The Ohio Department of Job and Family Services got one for Faber himself.
But Faber has been on the job since being elected in 2018 after 18 years in the Ohio General Assembly. He spoke Tuesday at an NFIB meeting in Marietta and one of the main topics was the fight against unemployment fraud and overpayment.
“We’re knee-deep in the middle of that, trying to root out this $2.1 billion problem,” he said prior to the start of the Marietta Area Action Council meeting at the Galley on Second Street.
NFIB, the National Federation of Independent Business, has 21 Area Action Councils in the state that meet quarterly to discuss matters affecting businesses. Tuesday’s was the first in-person meeting for the local council after more than a year of virtual sessions.
“I’m excited to be traveling the state, with this being our first stop,” said NFIB Ohio Executive Director Roger Geiger. “I call these our listening posts.”
Faber’s law office has been a member of the NFIB for 17 years, and he emphasized the importance of small businesses, which provide more than 70 percent of the jobs in the Buckeye State.
“This is where the jobs are; this is where the economy spins; and this is where, frankly, government needs to do better,” he said.
Making government more efficient and combating fraud are two of the main responsibilities of the state auditor, Faber said.
“If I’d have known how much fun this job was, I would have run for auditor a long time ago,” he said.
The disclosure by Ohio Job and Family Services that the unemployment system was subject to hundreds of millions of dollars of fraud led Faber’s office to issue a qualified opinion on the Unemployment Compensation Fund in the most recent annual audit. More than $1.6 billion was paid out due to error by the worker, employer or state official and about $462 million was fraud, according to Allie J. Dumski, press secretary for the auditor’s office.
“We had a lot of claims filed for employees who were legitimate employees who were never unemployed,” Faber said after Marietta Area Action Council Chairman Rick Walters mentioned the three incorrect unemployment notices he received at Dietz, Futrell & Walters.

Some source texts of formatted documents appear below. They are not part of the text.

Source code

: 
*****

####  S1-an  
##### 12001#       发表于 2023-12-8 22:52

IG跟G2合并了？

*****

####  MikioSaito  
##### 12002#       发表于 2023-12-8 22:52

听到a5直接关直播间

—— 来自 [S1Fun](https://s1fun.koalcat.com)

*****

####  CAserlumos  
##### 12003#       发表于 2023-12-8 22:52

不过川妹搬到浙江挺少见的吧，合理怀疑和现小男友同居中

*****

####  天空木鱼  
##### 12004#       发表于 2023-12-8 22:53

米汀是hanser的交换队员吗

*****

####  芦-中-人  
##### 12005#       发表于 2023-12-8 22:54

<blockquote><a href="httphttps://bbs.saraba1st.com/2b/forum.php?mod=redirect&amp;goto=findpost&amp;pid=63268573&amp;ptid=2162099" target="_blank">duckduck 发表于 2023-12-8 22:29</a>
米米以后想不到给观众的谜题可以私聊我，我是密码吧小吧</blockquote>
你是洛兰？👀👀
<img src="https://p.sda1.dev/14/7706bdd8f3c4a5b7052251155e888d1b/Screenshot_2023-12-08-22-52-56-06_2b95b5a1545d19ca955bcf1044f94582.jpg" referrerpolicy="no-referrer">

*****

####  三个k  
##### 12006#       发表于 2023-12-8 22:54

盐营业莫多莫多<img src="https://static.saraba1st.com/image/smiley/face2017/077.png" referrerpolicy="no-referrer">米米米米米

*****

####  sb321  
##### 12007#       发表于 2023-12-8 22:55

Faber said there was even one filed in his name.
In response to another question, Faber noted that people not returning to work when a job is offered doesn’t constitute fraud, but certifying that they met the recently reinstituted requirement to look for work when they didn’t would.
“If somebody files the certification that they were looking for a job and they lied, (they) should lose their unemployment benefits,” he said.
Faber said he was told by a Job and Family Services official in the Lima area that a man receiving unemployment turned down a $20-an-hour job offer, saying he wanted to spend time on the lake because his unemployment didn’t run out until September.
“That’s got to end; it’s got to end now,” he said. “The reality is today, everybody can work in Ohio.”